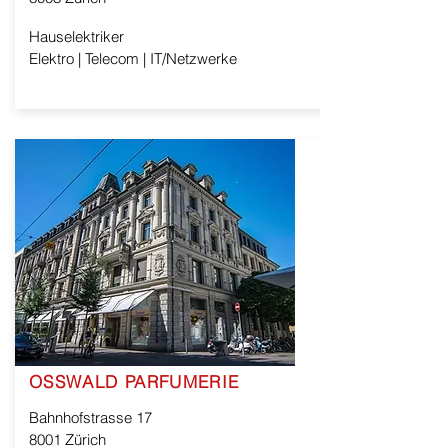
Hauselektriker
Elektro | Telecom | IT/Netzwerke
OSSWALD PARFUMERIE
Bahnhofstrasse 17
8001 Zürich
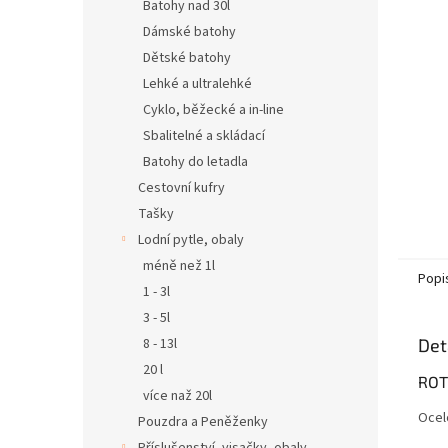
n
Batohy nad 30l
e
Dámské batohy
l
Dětské batohy
Lehké a ultralehké
Cyklo, běžecké a in-line
Sbalitelné a skládací
Batohy do letadla
Cestovní kufry
Tašky
Lodní pytle, obaly
méně než 1l
Popi
1 - 3l
3 - 5l
8 - 13l
Det
20 l
ROT
více naž 20l
Ocelo
Pouzdra a Peněženky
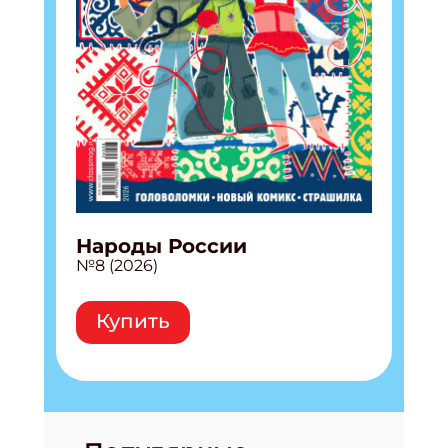
Народы России
№8 (2026)
Купить
Подпишись на рассылку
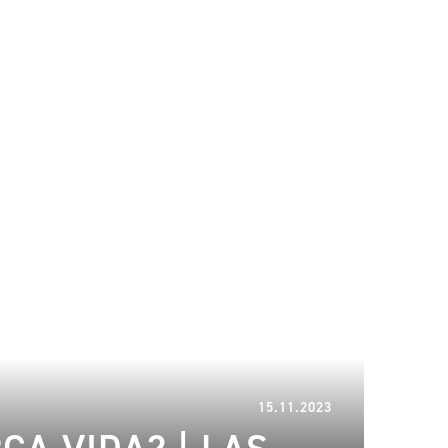
14.12.2023
15.11.2023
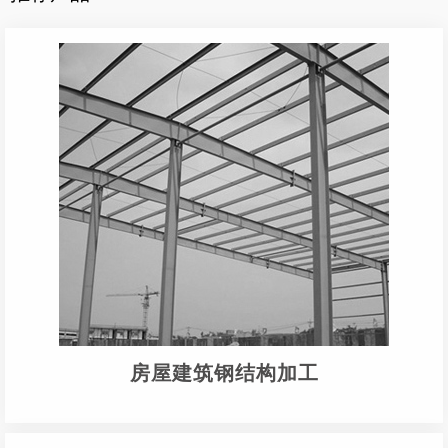
房屋建筑钢结构加工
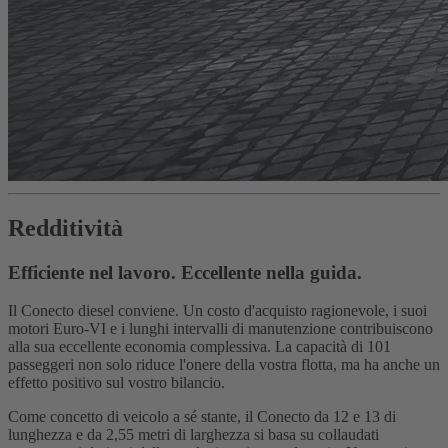
Redditività
Efficiente nel lavoro. Eccellente nella guida.
Il Conecto diesel conviene. Un costo d'acquisto ragionevole, i suoi
motori Euro-VI e i lunghi intervalli di manutenzione contribuiscono
alla sua eccellente economia complessiva. La capacità di 101
passeggeri non solo riduce l'onere della vostra flotta, ma ha anche un
effetto positivo sul vostro bilancio.
Come concetto di veicolo a sé stante, il Conecto da 12 e 13 di
lunghezza e da 2,55 metri di larghezza si basa su collaudati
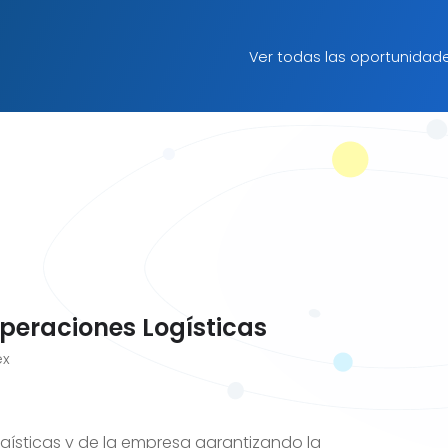
Ver todas las oportunidad
peraciones Logísticas
ex
 logísticas y de la empresa garantizando la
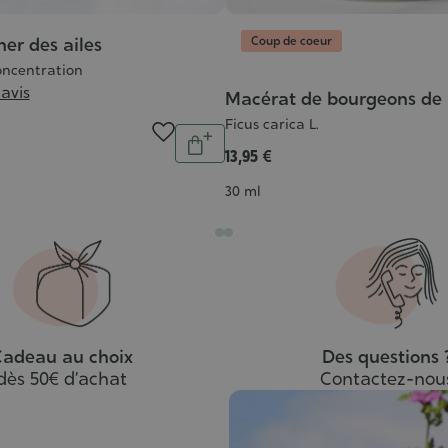
Coup de coeur
er des ailes
oncentration
 avis
Macérat de bourgeons de F
Ficus carica L.
Quantité
Ajouter
13,95 €
au
Contenance
30 ml
panier
adeau au choix
Des questions 
dès 50€ d’achat
Contactez-nou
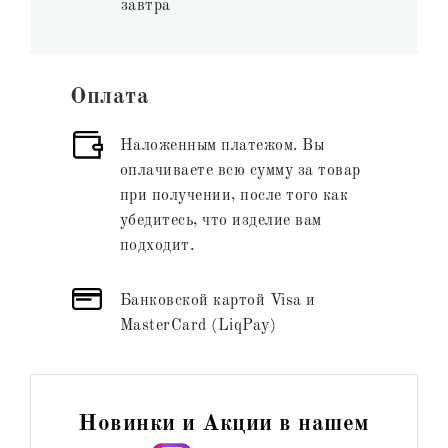
завтра
Оплата
Наложенным платежом. Вы
оплачиваете всю сумму за товар
при получении, после того как
убедитесь, что изделие вам
подходит.
Банковской картой Visa и
MasterCard (LiqPay)
Новинки и Акции в нашем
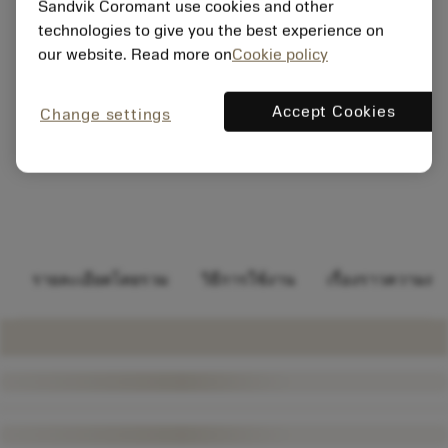
Sandvik Coromant use cookies and other
technologies to give you the best experience on
our website. Read more on
Cookie policy
Accept Cookies
Change settings
รายละเอียดโดยรวม
วิธีการใช้งาน
เรื่องราวความสำเ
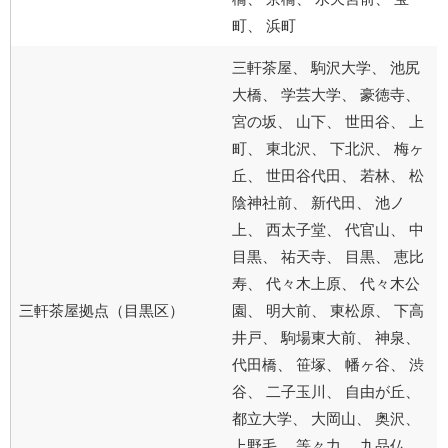
町、 浜町
三軒茶屋、 駒沢大学、 池尻
大橋、 学芸大学、 豪徳寺、
宮の坂、 山下、 世田谷、 上
町、 東北沢、 下北沢、 梅ヶ
丘、 世田谷代田、 若林、 松
陰神社前、 新代田、 池ノ
上、 西太子堂、 代官山、 中
目黒、 祐天寺、 目黒、 恵比
寿、 代々木上原、 代々木公
三軒茶屋拠点（目黒区）
園、 明大前、 東松原、 下高
井戸、 駒場東大前、 神泉、
代田橋、 笹塚、 幡ヶ谷、 渋
谷、 二子玉川、 自由が丘、
都立大学、 大岡山、 奥沢、
上野毛、 等々力、 九品仏、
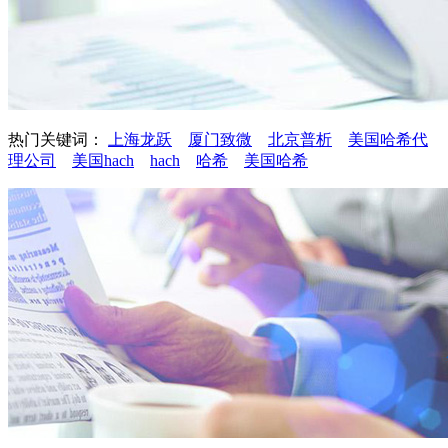
热门关键词：
上海龙跃
厦门致微
北京普析
美国哈希代
理公司
美国hach
hach
哈希
美国哈希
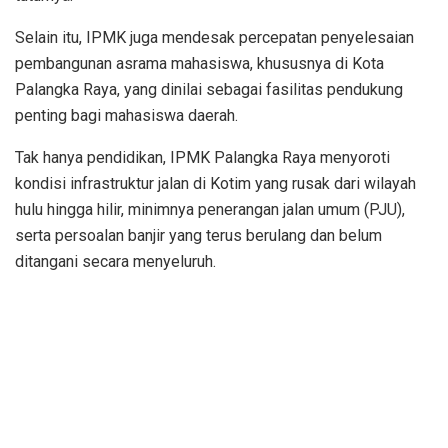
Selain itu, IPMK juga mendesak percepatan penyelesaian
pembangunan asrama mahasiswa, khususnya di Kota
Palangka Raya, yang dinilai sebagai fasilitas pendukung
penting bagi mahasiswa daerah.
Tak hanya pendidikan, IPMK Palangka Raya menyoroti
kondisi infrastruktur jalan di Kotim yang rusak dari wilayah
hulu hingga hilir, minimnya penerangan jalan umum (PJU),
serta persoalan banjir yang terus berulang dan belum
ditangani secara menyeluruh.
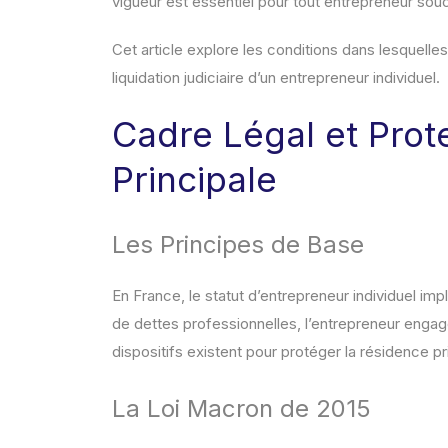
vigueur est essentiel pour tout entrepreneur so
Cet article explore les conditions dans lesquelles
liquidation judiciaire d’un entrepreneur individuel.
Cadre Légal et Prot
Principale
Les Principes de Base
En France, le statut d’entrepreneur individuel impl
de dettes professionnelles, l’entrepreneur enga
dispositifs existent pour protéger la résidence pr
La Loi Macron de 2015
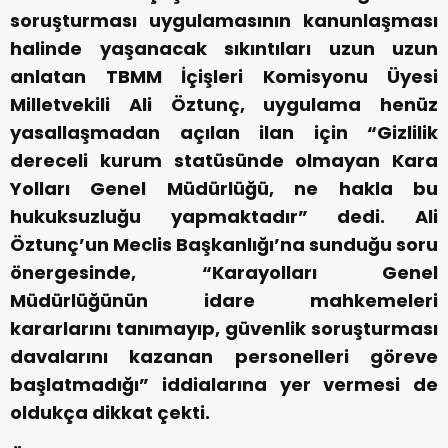
soruşturması uygulamasının kanunlaşması
halinde yaşanacak sıkıntıları uzun uzun
anlatan TBMM İçişleri Komisyonu Üyesi
Milletvekili Ali Öztunç, uygulama henüz
yasallaşmadan açılan ilan için “Gizlilik
dereceli kurum statüsünde olmayan Kara
Yolları Genel Müdürlüğü, ne hakla bu
hukuksuzluğu yapmaktadır” dedi. Ali
Öztunç’un Meclis Başkanlığı’na sunduğu soru
önergesinde, “Karayolları Genel
Müdürlüğünün idare mahkemeleri
kararlarını tanımayıp, güvenlik soruşturması
davalarını kazanan personelleri göreve
başlatmadığı” iddialarına yer vermesi de
oldukça dikkat çekti.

WHAT NEEDS TO BE DONE: Quote every line of text read from the pages in the listing above verbatim, in its original order, and omit the picture markers.

YOUR RESPONSE:
Hauselektriker
Elektro | Telecom | IT/Netzwerke
OSSWALD PARFUMERIE
Bahnhofstrasse 17
8001 Zürich
n
Batohy nad 30l
e
Dámské batohy
l
Dětské batohy
Lehké a ultralehké
Cyklo, běžecké a in-line
Sbalitelné a skládací
Batohy do letadla
Cestovní kufry
Tašky
Lodní pytle, obaly
méně než 1l
Popi
1 - 3l
3 - 5l
8 - 13l
Det
20 l
ROT
více naž 20l
Ocelo
Pouzdra a Peněženky
Народы России
№8 (2026)
Купить
Подпишись на рассылку
14.12.2023
15.11.2023
房屋建筑钢结构加工
Redditività
Efficiente nel lavoro. Eccellente nella guida.
Il Conecto diesel conviene. Un costo d'acquisto ragionevole, i suoi
motori Euro-VI e i lunghi intervalli di manutenzione contribuiscono
alla sua eccellente economia complessiva. La capacità di 101
passeggeri non solo riduce l'onere della vostra flotta, ma ha anche un
effetto positivo sul vostro bilancio.
Come concetto di veicolo a sé stante, il Conecto da 12 e 13 di
lunghezza e da 2,55 metri di larghezza si basa su collaudati
Ver todas las oportunidad
peraciones Logísticas
ex
 logísticas y de la empresa garantizando la
Coup de coeur
er des ailes
oncentration
 avis
Macérat de bourgeons de F
Ficus carica L.
Quantité
Ajouter
13,95 €
au
Contenance
30 ml
panier
adeau au choix
Des questions 
dès 50€ d’achat
Contactez-nou
завтра
Оплата
Наложенным платежом. Вы
оплачиваете всю сумму за товар
при получении, после того как
убедитесь, что изделие вам
подходит.
Банковской картой Visa и
MasterCard (LiqPay)
Новинки и Акции в нашем
Sandvik Coromant use cookies and other
technologies to give you the best experience on
our website. Read more on
Cookie policy
Accept Cookies
Change settings
รายละเอียดโดยรวม
วิธีการใช้งาน
เรื่องราวความสำเ
町、 浜町
三軒茶屋、 駒沢大学、 池尻
大橋、 学芸大学、 豪徳寺、
宮の坂、 山下、 世田谷、 上
町、 東北沢、 下北沢、 梅ヶ
丘、 世田谷代田、 若林、 松
陰神社前、 新代田、 池ノ
上、 西太子堂、 代官山、 中
目黒、 祐天寺、 目黒、 恵比
寿、 代々木上原、 代々木公
三軒茶屋拠点（目黒区）
園、 明大前、 東松原、 下高
井戸、 駒場東大前、 神泉、
代田橋、 笹塚、 幡ヶ谷、 渋
谷、 二子玉川、 自由が丘、
都立大学、 大岡山、 奥沢、
上野毛、 等々力、 九品仏、
热门关键词：
上海龙跃
厦门致微
北京普析
美国哈希代
理公司
美国hach
hach
哈希
美国哈希
Selain itu, IPMK juga mendesak percepatan penyelesaian
pembangunan asrama mahasiswa, khususnya di Kota
Palangka Raya, yang dinilai sebagai fasilitas pendukung
penting bagi mahasiswa daerah.
Tak hanya pendidikan, IPMK Palangka Raya menyoroti
kondisi infrastruktur jalan di Kotim yang rusak dari wilayah
hulu hingga hilir, minimnya penerangan jalan umum (PJU),
serta persoalan banjir yang terus berulang dan belum
ditangani secara menyeluruh.
vigueur est essentiel pour tout entrepreneur so
Cet article explore les conditions dans lesquelles
liquidation judiciaire d’un entrepreneur individuel.
Cadre Légal et Prot
Principale
Les Principes de Base
En France, le statut d’entrepreneur individuel impl
de dettes professionnelles, l’entrepreneur enga
dispositifs existent pour protéger la résidence pr
La Loi Macron de 2015
soruşturması uygulamasının kanunlaşması
halinde yaşanacak sıkıntıları uzun uzun
anlatan TBMM İçişleri Komisyonu Üyesi
Milletvekili Ali Öztunç, uygulama henüz
yasallaşmadan açılan ilan için “Gizlilik
dereceli kurum statüsünde olmayan Kara
Yolları Genel Müdürlüğü, ne hakla bu
hukuksuzluğu yapmaktadır” dedi. Ali
Öztunç’un Meclis Başkanlığı’na sunduğu soru
önergesinde, “Karayolları Genel
Müdürlüğünün idare mahkemeleri
kararlarını tanımayıp, güvenlik soruşturması
davalarını kazanan personelleri göreve
başlatmadığı” iddialarına yer vermesi de
oldukça dikkat çekti.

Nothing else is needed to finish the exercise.